# Mummichogs and Mosquitofish



## citykitty (Oct 8, 2013)

Hi,
Does anyone have experience with either mummichogs or mosquitofish in community tanks with other fish? I have a 44gal with some tetras and little puffers, and i put in a few baby mosquitofish from my pond (I think that's what they are). I think the mosquito fish are acting a little aggressive towards the puffers. Is that normal? I'm thinking of putting them back outside.

Also i found a mummichog in the pond today that was dumped in by a neighbor a few months back after a fishing trip. I was surprised to find him in there, as most of the ones he put in there didn't make it. But as I was looking at him and the mosquitofish in a glass jar, I started to question whether they were mosquitofish at all. Maybe they're baby mummis. I did put mosquitofish in the pond and assumed they bred, hence all the babies. But now I'm not sure, they sort of look similar on google images.

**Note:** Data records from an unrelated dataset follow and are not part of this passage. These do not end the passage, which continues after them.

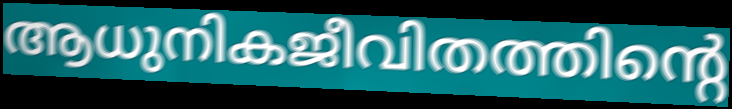
ആധുനികജീവിതത്തിന്റെ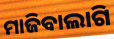
ମାଜିବାଲାଗିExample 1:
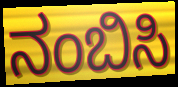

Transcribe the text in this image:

ನಂಬಿಸಿ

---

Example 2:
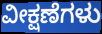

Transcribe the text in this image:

ವೀಕ್ಷಣೆಗಳು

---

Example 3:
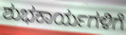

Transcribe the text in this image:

ಶುಭಕಾರ್ಯಗಳಿಗೆ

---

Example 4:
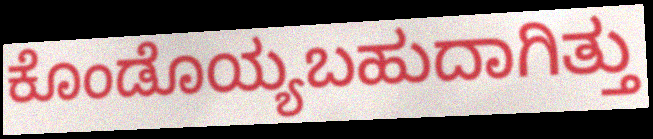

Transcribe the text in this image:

ಕೊಂಡೊಯ್ಯಬಹುದಾಗಿತ್ತು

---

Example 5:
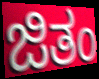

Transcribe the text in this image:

ಜಿತಂ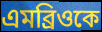
এমব্রিওকেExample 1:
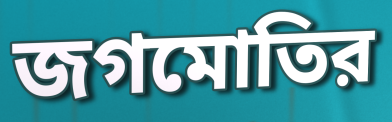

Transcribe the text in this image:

জগমোতির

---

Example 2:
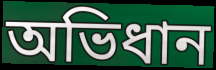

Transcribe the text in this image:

অভিধান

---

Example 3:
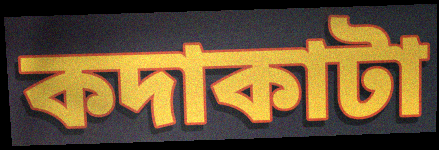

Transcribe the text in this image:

কদাকাটা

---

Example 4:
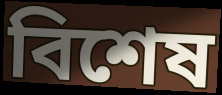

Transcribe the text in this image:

Is a mummichog a good fish for a community tank with smaller fish? the mummi is about 2.5 inches long and the other fish are an inch or under.

thx!


----------



## dirtydutch4x (Jun 16, 2009)

never kept a mummichog but plenty of gambusia and the ones I have kept are not real friendly to other fish and I have seen them bullying quite a bit, at least those that I have kept


----------



## pepe (Nov 11, 2013)

Mummichogs are really a brackish water fish but are about the hardiest fish I've ever dealt with. I don't know about the community tank idea long term .The mummichogs, ideally ,would prefer cooler water.You wouldn't be dissapointed setting up at tank for just them.Just writing this has me thinking. Oh man' my wife's gonna kill me.


----------



## henningc (Apr 17, 2013)

Gambusia are nasty little fish. I have several full grown Holbrokii and they live with several 4 1/2"-5" Jack Dempseys. Before you ask, they do not hide at all. They hit the surface with the Jacks at feeding time and chase pellets when those hit the water. They are also fin nippers, worse than tigher barbs. I'd avoid mixing them with your native.


----------



## Raymond S. (Jan 11, 2013)

If memory serves...when I did keep them the Gambusia were aggressive but then I had them in/w other native fish which
were perfectly used to having to run off a gambusia now and then. That or the "other" fish considered them to be food.
A native Killi fish about 3-4" long was it's main tank mate although I did often have a juvy 1-2" brim in there.


----------